The fort at Dorchester

The fort at Dorchester was built originally to help buffer Charles town from possible attacks by the French and their Indian allies from the interior of South Carolina during the French and Indian War . The fort was built between 1757 and 1760 on the Ashley River to store powder in its powder magize at the small trading town of Dorchester thirty miles up river from Charles Town. This was a key strategic site at the time with its location on the river and very close proximity to the main trading road network between Charles Town and the interior. Also its location near Bacon’s Bridge allowed for it to help defend it also since it was the key bridge in the road network leading to and from  Charles Town. Another fact about the fort was that the walls were built out of tabby, one of only two structures still standing today.

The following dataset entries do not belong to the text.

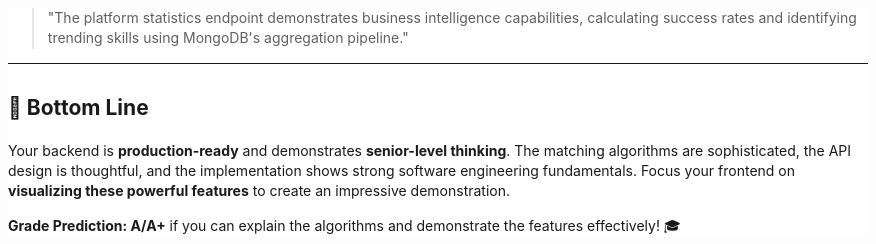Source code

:> "The platform statistics endpoint demonstrates business intelligence capabilities, calculating success rates and identifying trending skills using MongoDB's aggregation pipeline."

---

## 🎯 Bottom Line

Your backend is **production-ready** and demonstrates **senior-level thinking**. The matching algorithms are sophisticated, the API design is thoughtful, and the implementation shows strong software engineering fundamentals. Focus your frontend on **visualizing these powerful features** to create an impressive demonstration.

**Grade Prediction: A/A+** if you can explain the algorithms and demonstrate the features effectively! 🎓
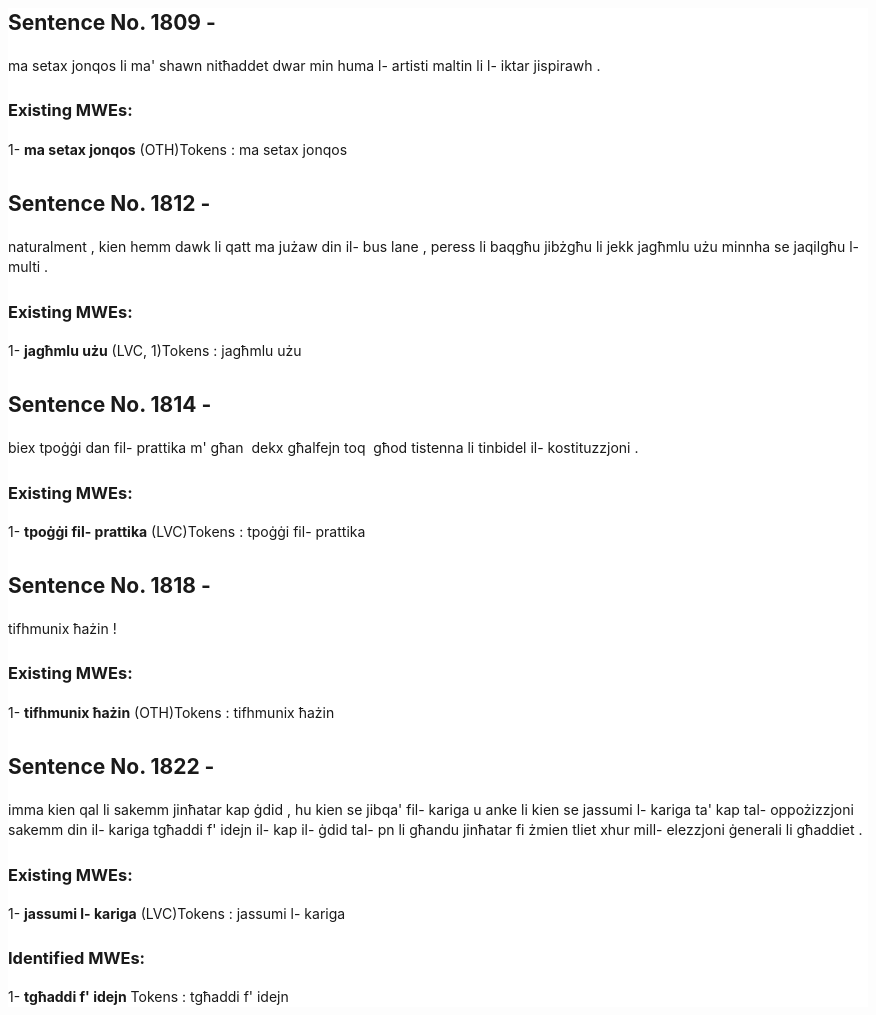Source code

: ## Sentence No. 1809 - 
ma setax jonqos li ma' shawn nitħaddet dwar min huma l- artisti maltin li l- iktar jispirawh . 
### Existing MWEs: 
1- **ma setax jonqos** (OTH)Tokens : 
ma
setax
jonqos

## Sentence No. 1812 - 
naturalment , kien hemm dawk li qatt ma jużaw din il- bus lane , peress li baqgħu jibżgħu li jekk jagħmlu użu minnha se jaqilgħu l- multi . 
### Existing MWEs: 
1- **jagħmlu użu** (LVC, 1)Tokens : 
jagħmlu
użu

## Sentence No. 1814 - 
biex tpoġġi dan fil- prattika m' għan ­ dekx għalfejn toq ­ għod tistenna li tinbidel il- kostituzzjoni . 
### Existing MWEs: 
1- **tpoġġi fil- prattika** (LVC)Tokens : 
tpoġġi
fil-
prattika

## Sentence No. 1818 - 
tifhmunix ħażin ! 
### Existing MWEs: 
1- **tifhmunix ħażin** (OTH)Tokens : 
tifhmunix
ħażin

## Sentence No. 1822 - 
imma kien qal li sakemm jinħatar kap ġdid , hu kien se jibqa' fil- kariga u anke li kien se jassumi l- kariga ta' kap tal- oppożizzjoni sakemm din il- kariga tgħaddi f' idejn il- kap il- ġdid tal- pn li għandu jinħatar fi żmien tliet xhur mill- elezzjoni ġenerali li għaddiet . 
### Existing MWEs: 
1- **jassumi l- kariga** (LVC)Tokens : 
jassumi
l-
kariga

### Identified MWEs: 
1- **tgħaddi f' idejn** Tokens : 
tgħaddi
f'
idejn
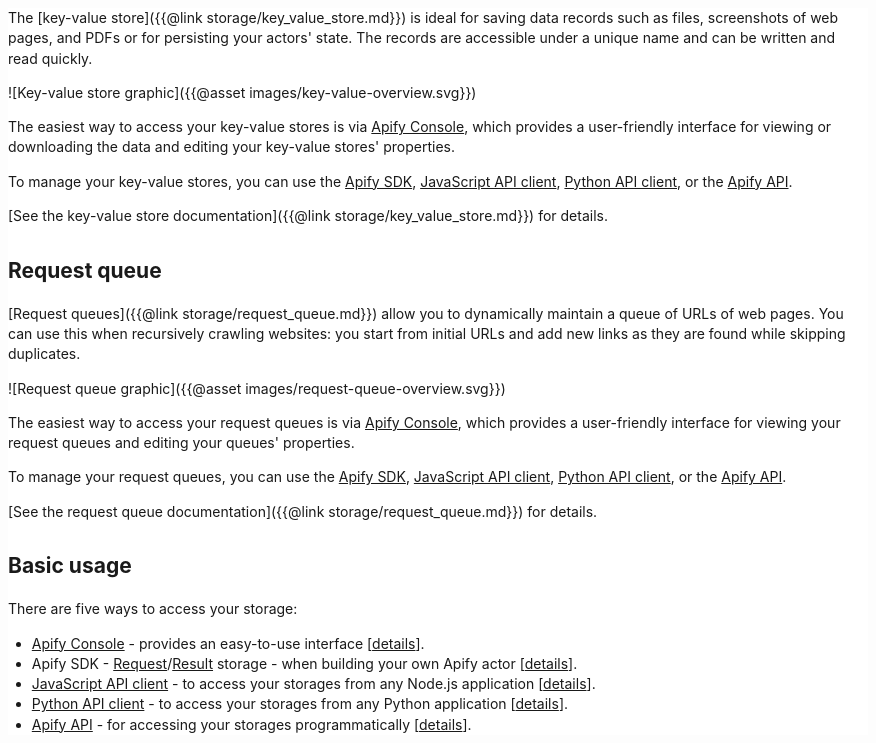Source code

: The [key-value store]({{@link storage/key_value_store.md}}) is ideal for saving data records such as files, screenshots of web pages, and PDFs or for persisting your actors' state. The records are accessible under a unique name and can be written and read quickly.

![Key-value store graphic]({{@asset images/key-value-overview.svg}})

The easiest way to access your key-value stores is via
[Apify Console](https://console.apify.com/storage?tab=keyValueStores), which provides a user-friendly interface for viewing or downloading the data and editing your key-value stores' properties.

To manage your key-value stores, you can use the
[Apify SDK](https://sdk.apify.com/api/apify/class/KeyValueStore),
[JavaScript API client](/apify-client-js#keyvaluestoreclient),
[Python API client](/apify-client-python#keyvaluestoreclient),
or the [Apify API](/api/v2#/reference/key-value-stores).

[See the key-value store documentation]({{@link storage/key_value_store.md}}) for details.

## [](#request-queue) Request queue

[Request queues]({{@link storage/request_queue.md}}) allow you to dynamically maintain a queue of URLs of web pages. You can use this when recursively crawling websites: you start from initial URLs and add new links as they are found while skipping duplicates.

![Request queue graphic]({{@asset images/request-queue-overview.svg}})

The easiest way to access your request queues is via
[Apify Console](https://console.apify.com/storage?tab=requestQueues), which provides a user-friendly interface for viewing your request queues and editing your queues' properties.

To manage your request queues, you can use the
[Apify SDK](https://sdk.apify.com/api/apify/class/RequestQueue),
[JavaScript API client](/apify-client-js#requestqueueclient),
[Python API client](/apify-client-python#requestqueueclient),
or the [Apify API](/api/v2#/reference/request-queues).

[See the request queue documentation]({{@link storage/request_queue.md}}) for details.

## [](#basic-usage) Basic usage

There are five ways to access your storage:

* [Apify Console](https://console.apify.com/storage) - provides an easy-to-use interface [[details](#apify-console)].
* Apify SDK - [Request](https://sdk.apify.com/docs/guides/request-storage)/[Result](https://sdk.apify.com/docs/guides/result-storage) storage - when building your own Apify actor [[details](#apify-sdk-and-crawlee)].
* [JavaScript API client](/apify-client-js) - to access your storages from any Node.js application [[details](#javascript-api-client)].
* [Python API client](/apify-client-python) - to access your storages from any Python application [[details](#python-api-client)].
* [Apify API](/api/v2#/reference/key-value-stores) - for accessing your storages programmatically [[details](#apify-api)].
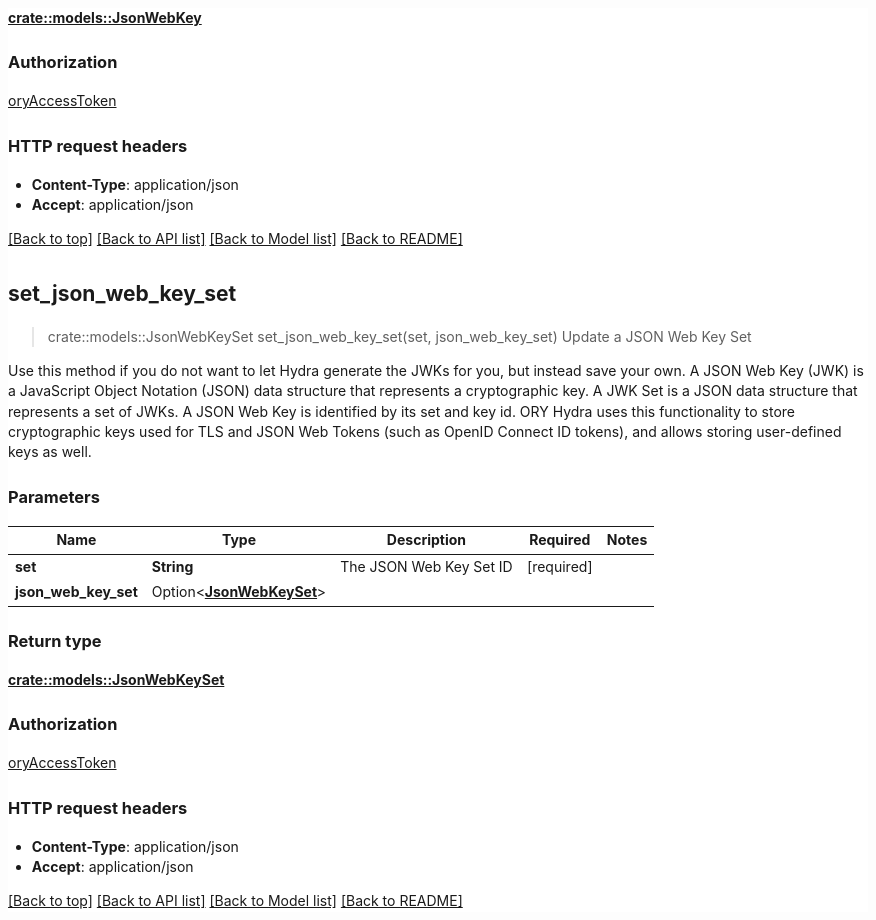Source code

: [**crate::models::JsonWebKey**](jsonWebKey.md)

### Authorization

[oryAccessToken](../README.md#oryAccessToken)

### HTTP request headers

- **Content-Type**: application/json
- **Accept**: application/json

[[Back to top]](#) [[Back to API list]](../README.md#documentation-for-api-endpoints) [[Back to Model list]](../README.md#documentation-for-models) [[Back to README]](../README.md)


## set_json_web_key_set

> crate::models::JsonWebKeySet set_json_web_key_set(set, json_web_key_set)
Update a JSON Web Key Set

Use this method if you do not want to let Hydra generate the JWKs for you, but instead save your own.  A JSON Web Key (JWK) is a JavaScript Object Notation (JSON) data structure that represents a cryptographic key. A JWK Set is a JSON data structure that represents a set of JWKs. A JSON Web Key is identified by its set and key id. ORY Hydra uses this functionality to store cryptographic keys used for TLS and JSON Web Tokens (such as OpenID Connect ID tokens), and allows storing user-defined keys as well.

### Parameters


Name | Type | Description  | Required | Notes
------------- | ------------- | ------------- | ------------- | -------------
**set** | **String** | The JSON Web Key Set ID | [required] |
**json_web_key_set** | Option<[**JsonWebKeySet**](JsonWebKeySet.md)> |  |  |

### Return type

[**crate::models::JsonWebKeySet**](jsonWebKeySet.md)

### Authorization

[oryAccessToken](../README.md#oryAccessToken)

### HTTP request headers

- **Content-Type**: application/json
- **Accept**: application/json

[[Back to top]](#) [[Back to API list]](../README.md#documentation-for-api-endpoints) [[Back to Model list]](../README.md#documentation-for-models) [[Back to README]](../README.md)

Once the threat of the French and their Indian Allies subsided, the fort was basically forgotten about until 1775 when the war of words between the colonies and England began to turn into a shooting war. At this point the brick armory was updated inside the fort to store military goods, gun powder, and important papers from Charleston for safe keeping.



Francis Marion
Francis Marion “the Swamp Fox” with command of  two companies of the Second South Carolina and local militia served as commander of the fort for a short time in late 1775. During his time there he put the fortification and military barracks in better military order for a possible attack by Tories rumored to be gathering for an attack against the fort. This threat soon dissipated and Marion was sent with his men to Fort Johnson in Charleston Harbor and later to military glory at the fort on Sullivan’s Island.


Thomas Sumter


 Thomas Sumter "The Gamecock" and his Sixth South Carolina were also stationed at Fort Dorchester to guard the powder magazine and military stores for three weeks in Febuary of 1777. 

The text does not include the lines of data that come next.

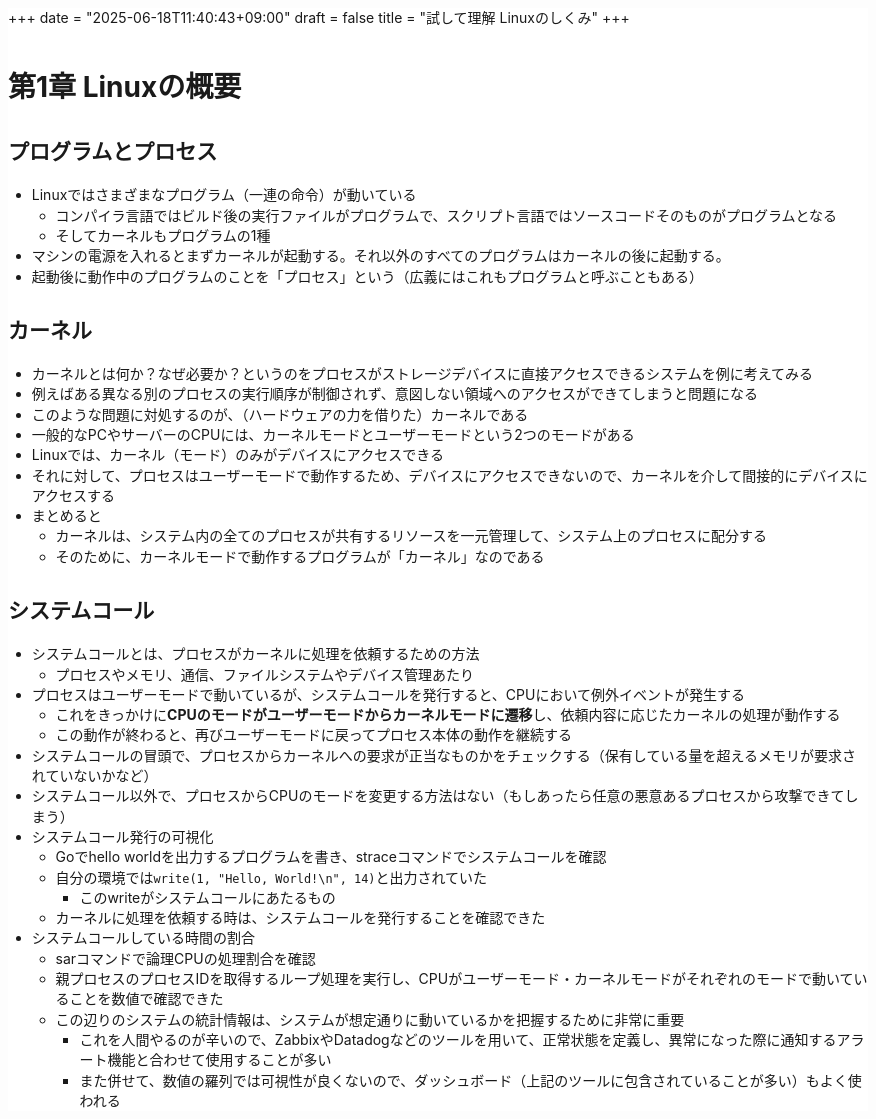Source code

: +++
date = "2025-06-18T11:40:43+09:00"
draft = false
title = "試して理解 Linuxのしくみ"
+++


# 第1章 Linuxの概要

## プログラムとプロセス

- Linuxではさまざまなプログラム（一連の命令）が動いている
  - コンパイラ言語ではビルド後の実行ファイルがプログラムで、スクリプト言語ではソースコードそのものがプログラムとなる
  - そしてカーネルもプログラムの1種
- マシンの電源を入れるとまずカーネルが起動する。それ以外のすべてのプログラムはカーネルの後に起動する。
- 起動後に動作中のプログラムのことを「プロセス」という（広義にはこれもプログラムと呼ぶこともある）

## カーネル

- カーネルとは何か？なぜ必要か？というのをプロセスがストレージデバイスに直接アクセスできるシステムを例に考えてみる
- 例えばある異なる別のプロセスの実行順序が制御されず、意図しない領域へのアクセスができてしまうと問題になる
- このような問題に対処するのが、（ハードウェアの力を借りた）カーネルである
- 一般的なPCやサーバーのCPUには、カーネルモードとユーザーモードという2つのモードがある
- Linuxでは、カーネル（モード）のみがデバイスにアクセスできる
- それに対して、プロセスはユーザーモードで動作するため、デバイスにアクセスできないので、カーネルを介して間接的にデバイスにアクセスする
- まとめると
  - カーネルは、システム内の全てのプロセスが共有するリソースを一元管理して、システム上のプロセスに配分する
  - そのために、カーネルモードで動作するプログラムが「カーネル」なのである

## システムコール

- システムコールとは、プロセスがカーネルに処理を依頼するための方法
  - プロセスやメモリ、通信、ファイルシステムやデバイス管理あたり
- プロセスはユーザーモードで動いているが、システムコールを発行すると、CPUにおいて例外イベントが発生する
  - これをきっかけに**CPUのモードがユーザーモードからカーネルモードに遷移**し、依頼内容に応じたカーネルの処理が動作する
  - この動作が終わると、再びユーザーモードに戻ってプロセス本体の動作を継続する
- システムコールの冒頭で、プロセスからカーネルへの要求が正当なものかをチェックする（保有している量を超えるメモリが要求されていないかなど）
- システムコール以外で、プロセスからCPUのモードを変更する方法はない（もしあったら任意の悪意あるプロセスから攻撃できてしまう）
- システムコール発行の可視化
  - Goでhello worldを出力するプログラムを書き、straceコマンドでシステムコールを確認
  - 自分の環境では`write(1, "Hello, World!\n", 14)`と出力されていた
    - このwriteがシステムコールにあたるもの
  - カーネルに処理を依頼する時は、システムコールを発行することを確認できた
- システムコールしている時間の割合
  - sarコマンドで論理CPUの処理割合を確認
  - 親プロセスのプロセスIDを取得するループ処理を実行し、CPUがユーザーモード・カーネルモードがそれぞれのモードで動いていることを数値で確認できた
  - この辺りのシステムの統計情報は、システムが想定通りに動いているかを把握するために非常に重要
    - これを人間やるのが辛いので、ZabbixやDatadogなどのツールを用いて、正常状態を定義し、異常になった際に通知するアラート機能と合わせて使用することが多い
    - また併せて、数値の羅列では可視性が良くないので、ダッシュボード（上記のツールに包含されていることが多い）もよく使われる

During the American Revolution the fort changed hands several times between the Americans and British. Some of the top military leaders of both sides of the war fought near or on the grounds of the fort. Military leaders such as Banastre Tarleston and his Green Dragoons of the British Legion, Lt. Col John Laurens with his calvary regiment, Lt. Col William Washington and his Light Dragoons, Lt. Col Henry Lee of “Light Horse Henry Lee fame and the father of  Robert E. Lee” along with his Legion all fighting near the fort at different times during the later part of the war between 1780-1781.

Light Horse Henry Lee
Lt. Col William Washington
                                                                                                                    













Once the American Revolution ended, the fort faded into history until 1969 when a local timber company donated the fort and its surrounding land to the state for a park. Thus the fort at Colonial Dorchester State Park and its rich history started to come to life to a whole new generation.